Russo di nascita, ma svedese di adozione sin dalla metà degli anni Novanta, Ivan “CoH” Pavlov (CoH, pare, sia cirillico per sonno o sogno) perviene con Seasons alla maturità dopo gli esordi legati alla techno e all’elettronica glitch ovvero alla musica sperimentale costruita su materiale sonoro derivato da errori digitali, rumori, falle di sistema.
Seasons si compone di quattro quadri perfetti, di eguale lunghezza (circa dieci minuti) e similmente strutturati: in ciascuno d’essi uno strumento classico si contrappone ad un elemento sonoro non tradizionale in modo da creare un apparente effetto di discrasia e straniamento.
In “The Colour Of Beauty – Summer Is Red”, secondo lo schema anzidetto, il violino tormentato risponde ad una serie di effetti elettronici; l’atmosfera è sospesa e ominosa, tipica di un meriggio canicolare.
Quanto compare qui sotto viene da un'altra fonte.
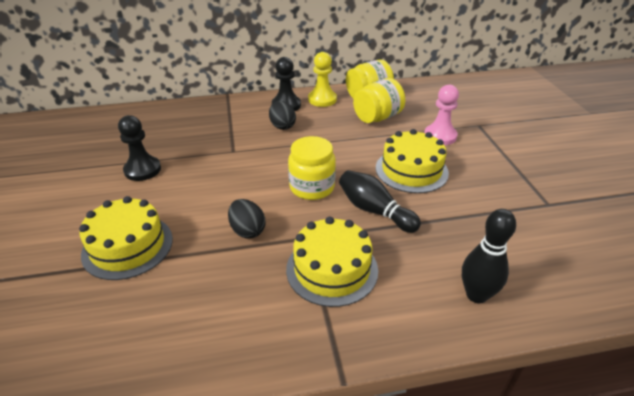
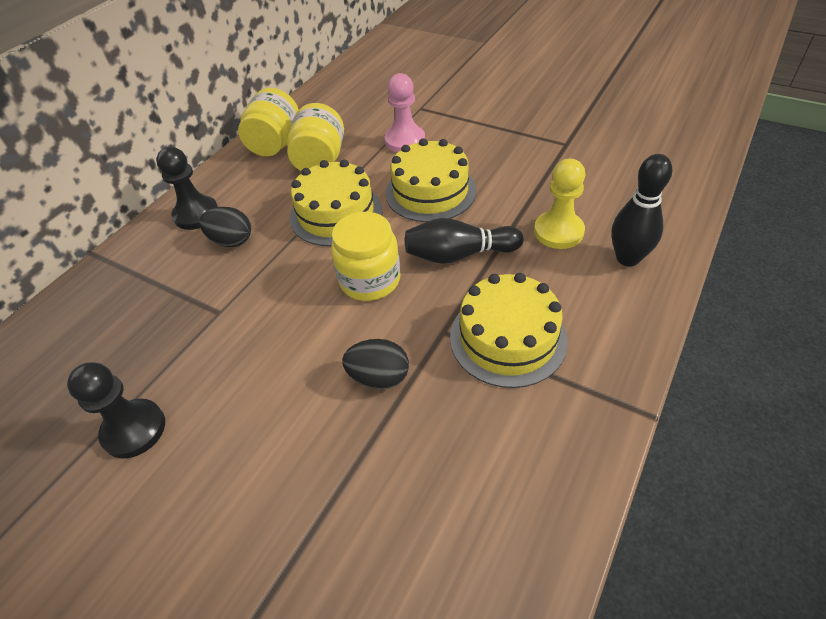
camera: 45 degrees left, 10 degrees up
(127, 246) = (276, 523): yellow cake -> yellow cake (336, 214)
(322, 99) = (229, 180): yellow pawn -> yellow pawn (558, 232)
Nella successiva “As Ripe As Autumn’s Tears” le registrazioni di una pioggia campestre si alternano ai rarefatti tocchi di un pianoforte, come se dai rami d’un albero (quello della copertina?) sgocciolassero lentissimi i depositi del rovescio autunnale.
In “Winter Brooding Underneath” il ronzio di un drone, sempre più circolare e minaccioso, sovrasta l’agitarsi d’un violoncello – il nascente, ma imperioso risveglio della vita entro il grembo della morta stagione.
“Springs Come Shooting – Make Love, Make War” vede le impetuose fluttuazioni sonore generate da un computer mutarsi in un assolo per chitarra elettrica che, infine, rovina su se stesso – in altre parole la continua ed irresistibile metamorfosi della primavera, quella che il poeta Dylan Thomas chiamava “the force that through the green fuse drives the flower”, la forza che per il verde stelo spinge il fiore.
Come i titoli dei brani fanno largamente intravedere, il primo livello evocativo (l’aspetto naturale), coesiste felicemente con una seconda lettura per cui i quattro momenti valgono anche come impressioni psicologiche di cui le stagioni sono correlativo.
Ascriviamo volentieri al musicista russo questo ulteriore merito.